--- TASK DATA Enclosed Below ---

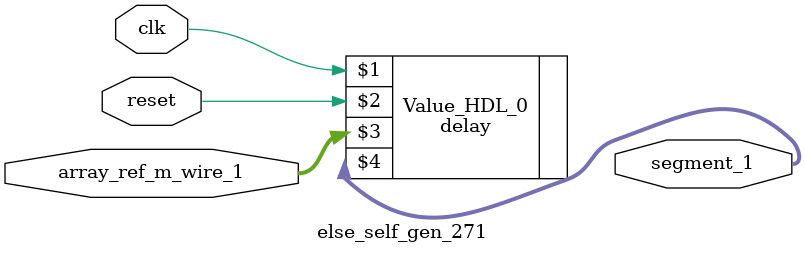
<source format=v>
module else_self_gen_271( input clk, input reset, input [31:0]array_ref_m_wire_1, output [31:0]segment_1); 
	wire [31:0]segment_1;
	//Proceed with segment_1 = array_ref_m_wire_1
	delay Value_HDL_0 ( clk, reset, array_ref_m_wire_1, segment_1);
endmodule
</source>
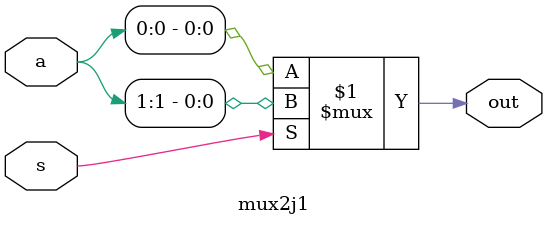
<source format=v>
`timescale 1ns / 1ps

module mux2j1(a,s,out);

 input [1:0]a;
 input s;
 output out;
 wire x,y,z,sbar;
  
  //gate level
  /*and  a1(y,a[1],s);
  not  n1(sbar,s);
  and  a2(z,a[0],sbar);
  or   o1(out,y,z);*/
  
  // data flow level
   /*assign out = ~s&a[0]|s&a[1];*/
   
   //taranary opretor
   assign out = s?a[1]:a[0];
 
endmodule

</source>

--- End of Enclosed TASK DATA ---

WHAT YOU NEED TO DO -
Set down the material above word for word and skip its pictures.

OUTPUT FOR THIS TASK -
<source format=v>
module else_self_gen_271( input clk, input reset, input [31:0]array_ref_m_wire_1, output [31:0]segment_1); 
	wire [31:0]segment_1;
	//Proceed with segment_1 = array_ref_m_wire_1
	delay Value_HDL_0 ( clk, reset, array_ref_m_wire_1, segment_1);
endmodule
</source>
<source format=v>
`timescale 1ns / 1ps

module mux2j1(a,s,out);

 input [1:0]a;
 input s;
 output out;
 wire x,y,z,sbar;
  
  //gate level
  /*and  a1(y,a[1],s);
  not  n1(sbar,s);
  and  a2(z,a[0],sbar);
  or   o1(out,y,z);*/
  
  // data flow level
   /*assign out = ~s&a[0]|s&a[1];*/
   
   //taranary opretor
   assign out = s?a[1]:a[0];
 
endmodule

</source>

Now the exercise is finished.